D’acteur en France à chevalier à Toronto : le pari réussi d’Alexis Georget
Quitter la France, traverser l’Atlantique avec un Permis Vacances-Travail en poche et se retrouver, quelques mois plus tard, à combattre à cheval sous les projecteurs d’un spectacle médiéval à Toronto. Le parcours d’Alexis Georget a des allures de scénario. Pourtant, il est bien réel.
Originaire de Tours en France, Alexis Georget se forme pendant trois ans au Conservatoire d’art dramatique du Mans avant de déménager à Paris pour se rapprocher des castings et des tournages. Comme beaucoup de jeunes comédiens, il multiplie les projets, les auditions et les expériences.
« Je pense que ce sont surtout tous les films et les séries que je regardais quand j’étais petit qui m’ont vraiment motivé à vouloir continuer sur cette voie-là », raconte-t-il.
À Paris, il décroche d’ailleurs quelques rôles, notamment dans des productions d’époque. Il tourne dans The Serpent Queen au château de Chambord pendant un mois et demi et apparaît également dans Les Mousquetaires. L’univers historique et les costumes ne lui sont donc pas étrangers.

Le grand saut vers le Canada
C’est toutefois une décision plus personnelle qui change le cours de son parcours. Avec sa conjointe, il obtient un Permis Vacances-Travail et décide de tenter l’aventure canadienne.
À peine deux semaines après son arrivée, il assiste à un spectacle de Medieval Times pour son anniversaire. Le déclic est immédiat.
« Je suis venu voir le show. Et comme je n’avais pas de travail, que je cherchais, ça me semblait être plutôt dans mon domaine », explique-t-il. Même s’il n’a jamais fait de cascades, il se dit : pourquoi pas?
Il postule. Il est rappelé.
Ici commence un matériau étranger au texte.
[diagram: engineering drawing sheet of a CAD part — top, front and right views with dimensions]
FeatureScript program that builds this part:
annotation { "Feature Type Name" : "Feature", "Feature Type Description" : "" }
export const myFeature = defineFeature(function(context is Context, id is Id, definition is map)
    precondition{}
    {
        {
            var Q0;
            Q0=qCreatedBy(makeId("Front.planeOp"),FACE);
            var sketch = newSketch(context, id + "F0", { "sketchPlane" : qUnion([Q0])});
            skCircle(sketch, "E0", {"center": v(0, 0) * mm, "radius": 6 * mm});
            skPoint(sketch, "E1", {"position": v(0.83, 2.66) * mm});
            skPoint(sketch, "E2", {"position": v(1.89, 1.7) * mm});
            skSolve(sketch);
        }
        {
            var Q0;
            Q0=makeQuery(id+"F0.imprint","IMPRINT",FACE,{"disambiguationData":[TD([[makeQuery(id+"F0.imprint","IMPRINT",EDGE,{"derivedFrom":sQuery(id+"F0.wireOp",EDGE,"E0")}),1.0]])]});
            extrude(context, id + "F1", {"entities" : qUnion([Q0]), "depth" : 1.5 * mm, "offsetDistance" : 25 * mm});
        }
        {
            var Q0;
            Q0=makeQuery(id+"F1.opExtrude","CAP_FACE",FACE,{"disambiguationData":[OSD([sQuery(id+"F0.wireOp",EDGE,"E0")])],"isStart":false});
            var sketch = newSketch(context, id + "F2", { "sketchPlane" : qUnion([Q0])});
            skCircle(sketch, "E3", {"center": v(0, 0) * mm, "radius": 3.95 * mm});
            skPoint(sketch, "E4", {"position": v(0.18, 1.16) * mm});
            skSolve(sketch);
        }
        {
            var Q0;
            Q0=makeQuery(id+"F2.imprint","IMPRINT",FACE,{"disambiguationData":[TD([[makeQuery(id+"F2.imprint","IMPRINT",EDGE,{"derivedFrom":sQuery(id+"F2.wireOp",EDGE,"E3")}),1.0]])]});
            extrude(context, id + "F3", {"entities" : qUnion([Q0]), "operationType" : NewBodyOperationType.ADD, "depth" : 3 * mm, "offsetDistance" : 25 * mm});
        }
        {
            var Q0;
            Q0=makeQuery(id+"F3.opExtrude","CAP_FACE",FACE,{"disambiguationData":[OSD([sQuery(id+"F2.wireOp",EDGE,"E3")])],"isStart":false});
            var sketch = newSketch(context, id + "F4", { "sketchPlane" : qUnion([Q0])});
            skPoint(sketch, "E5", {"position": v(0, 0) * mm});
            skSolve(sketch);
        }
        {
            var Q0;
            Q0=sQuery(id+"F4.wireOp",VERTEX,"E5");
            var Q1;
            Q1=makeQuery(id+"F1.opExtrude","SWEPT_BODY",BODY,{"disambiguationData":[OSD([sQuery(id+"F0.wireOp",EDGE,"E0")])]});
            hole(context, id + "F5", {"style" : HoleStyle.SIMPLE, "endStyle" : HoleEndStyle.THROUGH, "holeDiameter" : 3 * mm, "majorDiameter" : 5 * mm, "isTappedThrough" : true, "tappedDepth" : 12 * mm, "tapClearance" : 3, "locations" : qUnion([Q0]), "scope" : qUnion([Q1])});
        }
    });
L’aventure commence.

De l’accueil au combat
Ses débuts ne se font pas immédiatement en armure. Alexis commence comme membre de l’équipe qui encadre l’entrée des spectateurs. Puis une place se libère comme écuyer. Il saisit l’opportunité.
Progressivement, il gravit les échelons : écuyer, apprenti chevalier, puis chevalier à part entière, après des tests de combat et d’équitation exigeants.
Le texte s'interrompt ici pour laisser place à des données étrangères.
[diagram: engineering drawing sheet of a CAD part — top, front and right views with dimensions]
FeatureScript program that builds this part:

Pourtant, lorsqu’il débute la formation, il part de zéro.
« Moi, j’avais aucun niveau absolument, je ne montais pas à cheval, je n’avais jamais fait vraiment de cascade », confie-t-il.
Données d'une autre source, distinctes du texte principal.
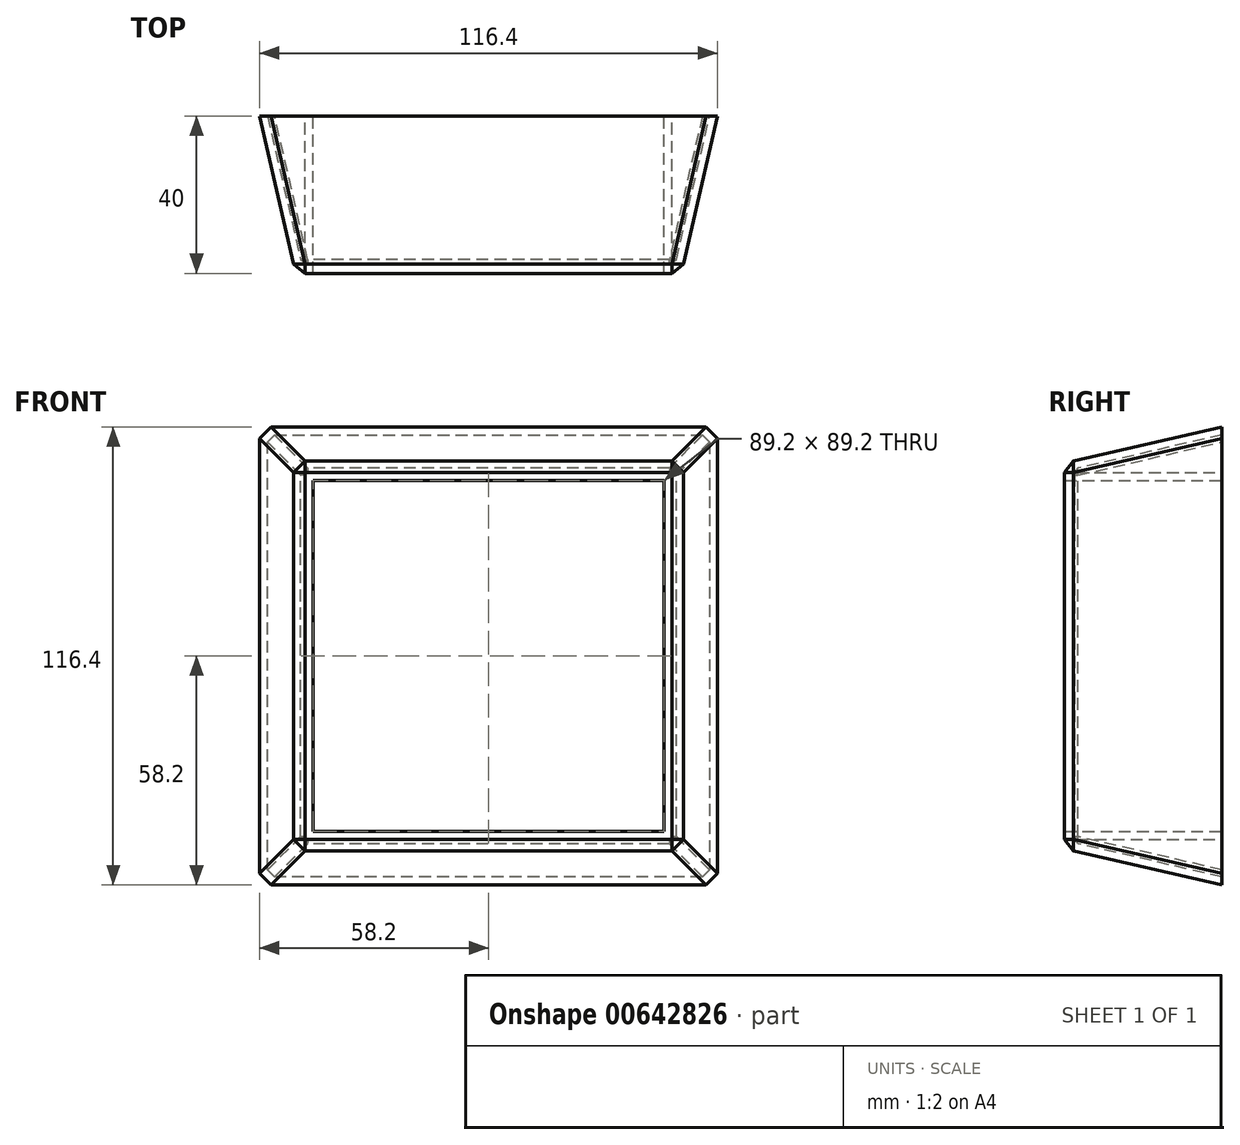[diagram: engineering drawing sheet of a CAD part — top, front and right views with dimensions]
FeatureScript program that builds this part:
annotation { "Feature Type Name" : "Feature", "Feature Type Description" : "" }
export const myFeature = defineFeature(function(context is Context, id is Id, definition is map)
    precondition{}
    {
        {
            var Q0;
            Q0=qCreatedBy(makeId("Front.planeOp"),FACE);
            var sketch = newSketch(context, id + "F0", { "sketchPlane" : qUnion([Q0])});
            skLineSegment(sketch, "E0.bottom", {"start": v(0, 116.4) * mm, "end": v(116.4, 116.4) * mm});
            skLineSegment(sketch, "E0.top", {"start": v(0, 0) * mm, "end": v(116.4, 0) * mm});
            skLineSegment(sketch, "E0.left", {"start": v(0, 116.4) * mm, "end": v(0, 0) * mm});
            skLineSegment(sketch, "E0.right", {"start": v(116.4, 116.4) * mm, "end": v(116.4, 0) * mm});
            skLineSegment(sketch, "E1.bottom", {"start": v(13.6, 102.8) * mm, "end": v(102.8, 102.8) * mm});
            skLineSegment(sketch, "E1.top", {"start": v(13.6, 13.6) * mm, "end": v(102.8, 13.6) * mm});
            skLineSegment(sketch, "E1.left", {"start": v(13.6, 102.8) * mm, "end": v(13.6, 13.6) * mm});
            skLineSegment(sketch, "E1.right", {"start": v(102.8, 102.8) * mm, "end": v(102.8, 13.6) * mm});
            skSolve(sketch);
        }
        {
            var Q0;
            Q0=makeQuery(id+"F0.imprint","IMPRINT",FACE,{"disambiguationData":[TD([[makeQuery(id+"F0.imprint","IMPRINT",EDGE,{"derivedFrom":sQuery(id+"F0.wireOp",EDGE,"E0.bottom")}),-1.0]])]});
            var Q1;
            Q1=makeQuery(id+"F0.imprint","IMPRINT",FACE,{"disambiguationData":[TD([[makeQuery(id+"F0.imprint","IMPRINT",EDGE,{"derivedFrom":sQuery(id+"F0.wireOp",EDGE,"E1.bottom")}),-1.0]])]});
            extrude(context, id + "F1", {"entities" : qUnion([Q0, Q1]), "depth" : 40 * mm, "offsetDistance" : 25 * mm, "hasDraft" : true, "draftAngle" : 13 * degree, "draftPullDirection" : true});
        }
        {
            var Q0;
            Q0=makeQuery(id+"F0.imprint","IMPRINT",FACE,{"disambiguationData":[TD([[makeQuery(id+"F0.imprint","IMPRINT",EDGE,{"derivedFrom":sQuery(id+"F0.wireOp",EDGE,"E1.bottom")}),-1.0]])]});
            extrude(context, id + "F2", {"entities" : qUnion([Q0]), "operationType" : NewBodyOperationType.REMOVE, "depth" : 40 * mm, "offsetDistance" : 25 * mm});
        }
        {
            var Q0;
            Q0=makeQuery(id+"F1.opExtrude","SWEPT_EDGE",EDGE,{"disambiguationData":[OSD([sQuery(id+"F0.wireOp",EDGE,"E0.top"),sQuery(id+"F0.wireOp",EDGE,"E0.left")])]});
            var Q1;
            Q1=makeQuery(id+"F1.opExtrude","SWEPT_EDGE",EDGE,{"disambiguationData":[OSD([sQuery(id+"F0.wireOp",EDGE,"E0.top"),sQuery(id+"F0.wireOp",EDGE,"E0.right")])]});
            var Q2;
            Q2=makeQuery(id+"F1.opExtrude","SWEPT_EDGE",EDGE,{"disambiguationData":[OSD([sQuery(id+"F0.wireOp",EDGE,"E0.bottom"),sQuery(id+"F0.wireOp",EDGE,"E0.right")])]});
            var Q3;
            Q3=makeQuery(id+"F1.opExtrude","SWEPT_EDGE",EDGE,{"disambiguationData":[OSD([sQuery(id+"F0.wireOp",EDGE,"E0.bottom"),sQuery(id+"F0.wireOp",EDGE,"E0.left")])]});
            var Q4;
            Q4=makeQuery(id+"F1.opExtrude","CAP_EDGE",EDGE,{"disambiguationData":[OSD([sQuery(id+"F0.wireOp",EDGE,"E0.right")])],"isStart":false});
            var Q5;
            Q5=makeQuery(id+"F1.opExtrude","CAP_EDGE",EDGE,{"disambiguationData":[OSD([sQuery(id+"F0.wireOp",EDGE,"E0.top")])],"isStart":false});
            var Q6;
            Q6=makeQuery(id+"F1.opExtrude","CAP_EDGE",EDGE,{"disambiguationData":[OSD([sQuery(id+"F0.wireOp",EDGE,"E0.left")])],"isStart":false});
            var Q7;
            Q7=makeQuery(id+"F1.opExtrude","CAP_EDGE",EDGE,{"disambiguationData":[OSD([sQuery(id+"F0.wireOp",EDGE,"E0.bottom")])],"isStart":false});
            chamfer(context, id + "F3", {"entities" : qUnion([Q0, Q1, Q2, Q3, Q4, Q5, Q6, Q7]), "width" : 3 * mm, "tangentPropagation" : true});
        }
        {
            var Q0;
            Q0=makeQuery(id+"F1.opExtrude","CAP_FACE",FACE,{"disambiguationData":[OSD([sQuery(id+"F0.wireOp",EDGE,"E0.bottom"),sQuery(id+"F0.wireOp",EDGE,"E0.top"),sQuery(id+"F0.wireOp",EDGE,"E0.left"),sQuery(id+"F0.wireOp",EDGE,"E0.right")])],"isStart":true});
            shell(context, id + "F4", {"entities" : qUnion([Q0]), "thickness" : 2 * mm});
        }
    });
Habitué à la salle de sport depuis une dizaine d’années, il possède déjà une bonne base physique, mais tout le reste s’apprend sur place : l’équitation, les techniques de combat, les cascades, la respiration, la précision des gestes.
Acteur… même en armure
Si le spectacle repose sur des combats spectaculaires, Alexis insiste : le jeu d’acteur reste central.
Entre les affrontements, tout continue de vivre. « Il y a tout un truc du jeu du regard, de respiration, de l’intention que tu veux y mettre pour repartir après dans le combat », explique-t-il.
Sa formation au conservatoire lui sert quotidiennement, notamment dans la gestion du souffle et des émotions. « Les techniques de respiration m’aident beaucoup ici, pour les combats et pour savoir qui on est, le personnage qu’il est, comment il évolue. »
Le spectacle se déroule dans l’Espagne médiévale. Son identité française n’influence donc pas directement son rôle, même si certaines références, comme la fleur de lys, rappellent différentes cultures européennes.
Un tremplin ou un nouveau chemin?
Aujourd’hui, Alexis travaille à temps plein, environ 40 heures par semaine avec les entraînements. L’expérience dépasse le simple emploi. « J’ai l’impression de grandir ici », confie-t-il.

Se voit-il retourner vers les plateaux de tournage? Peut-être. « Je pense possiblement retourner à l’acting un jour, mais pour le moment je suis très, très bien ici. »
Pour cet acteur formé en France devenu chevalier au Canada, le parcours n’était pas tracé. Mais il prouve qu’entre formation classique et spectacle immersif, il n’y a parfois qu’un pas… Ou plutôt, qu’un galop.